Wie Natalie Keller russlanddeutschen Frauen in Deutschland eine Stimme gibt
Ben NetteWie Natalie Keller russlanddeutschen Frauen in Deutschland eine Stimme gibt
Natalie Keller hat jahrelang Netzwerke aufgebaut und sich für russlanddeutsche Frauen eingesetzt. Ihr Weg begann, als sie mit elf Jahren von Kasachstan nach Deutschland zog. Heute leitet sie ein Netzwerk, das Frauen mit ähnlichem Hintergrund stärken und ihre politische Teilhabe fördern soll.
1991 kam Keller als Kind mit Wurzeln in beiden Kulturen nach Deutschland. Ihr frühes Interesse an Vernetzung und Gemeinschaftsarbeit prägte im Laufe der Zeit ihren weiteren Werdegang. Nach ihrem Abschluss in Slawistik, Pädagogik und evangelischer Theologie an der Universität Erlangen übernahm sie 2015 eine Vollzeitstelle als Assistentin der Landtagsabgeordneten Verena Osgyan.
Ihr Einstieg in die Politik erfolgte später – ausgelöst durch ihre Schwangerschaft mit ihrem Sohn. Dieser persönliche Wendepunkt bewog sie dazu, im März 2020 als Kandidatin der Grünen für den Nürnberger Stadtrat anzutreten. Parallel zu ihrem politischen Engagement gründete Keller ein Netzwerk speziell für russlanddeutsche Frauen, das Unterstützung und Bestärkung bietet.

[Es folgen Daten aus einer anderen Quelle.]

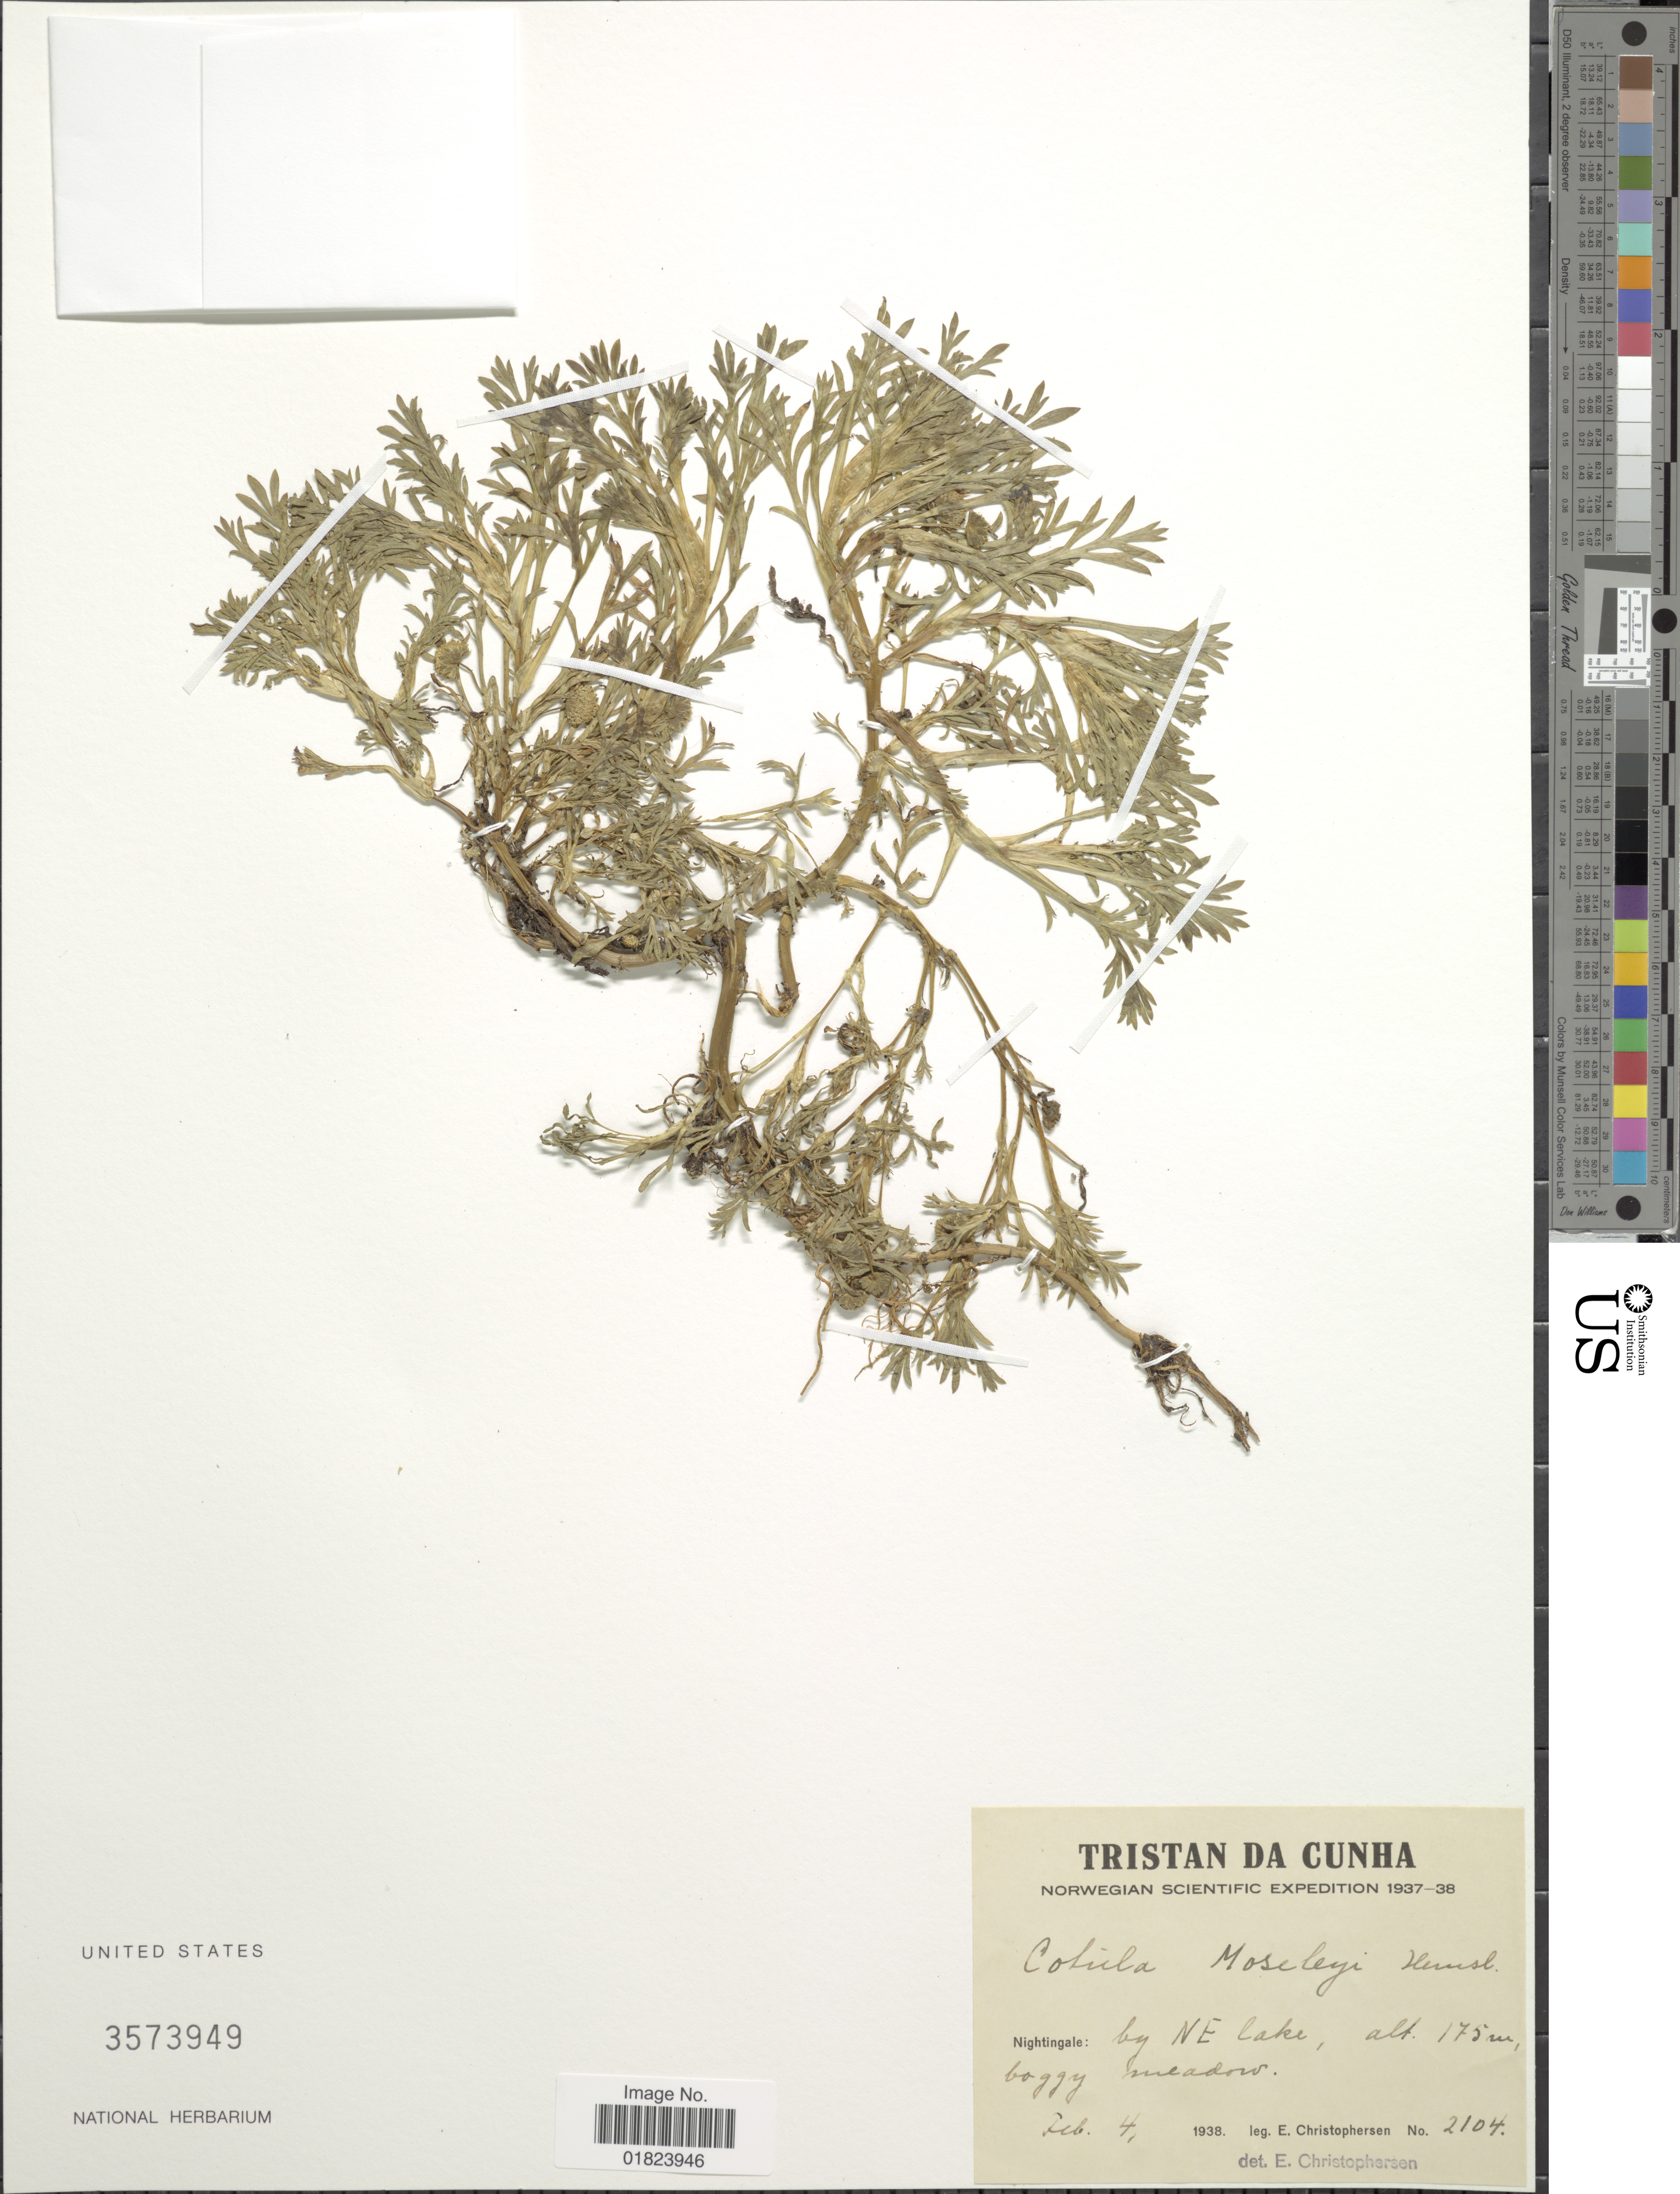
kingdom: Plantae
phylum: Tracheophyta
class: Magnoliopsida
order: Asterales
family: Asteraceae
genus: Cotula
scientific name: Cotula moseleyi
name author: Hemsl.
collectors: E. Christophersen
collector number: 2104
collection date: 1938-02-04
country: St. Helena Islands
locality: Nightingale: by NE lake, boggy meadow, Tristan da Cunha, Norway.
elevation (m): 175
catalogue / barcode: US 3573949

Das Netzwerk steht allen offen, die sich für die Erfahrungen und Herausforderungen russlanddeutscher Frauen interessieren. Keller bekennt sich offen zu ihrer Identität als "Russlanddeutsche" und betont, wie wichtig es ist, dass mehr Frauen aus diesem Hintergrund aktiv in der Politik mitwirken.
Kellers Netzwerk wächst weiter und schafft einen Raum für gemeinsame Erfahrungen und Empowerment. Sie bleibt ihrer Mission treu, die politische Repräsentation russlanddeutscher Frauen zu stärken. Ihre Arbeit spiegelt sowohl ihre persönliche Geschichte als auch ihren Glauben an die Kraft der Gemeinschaft wider.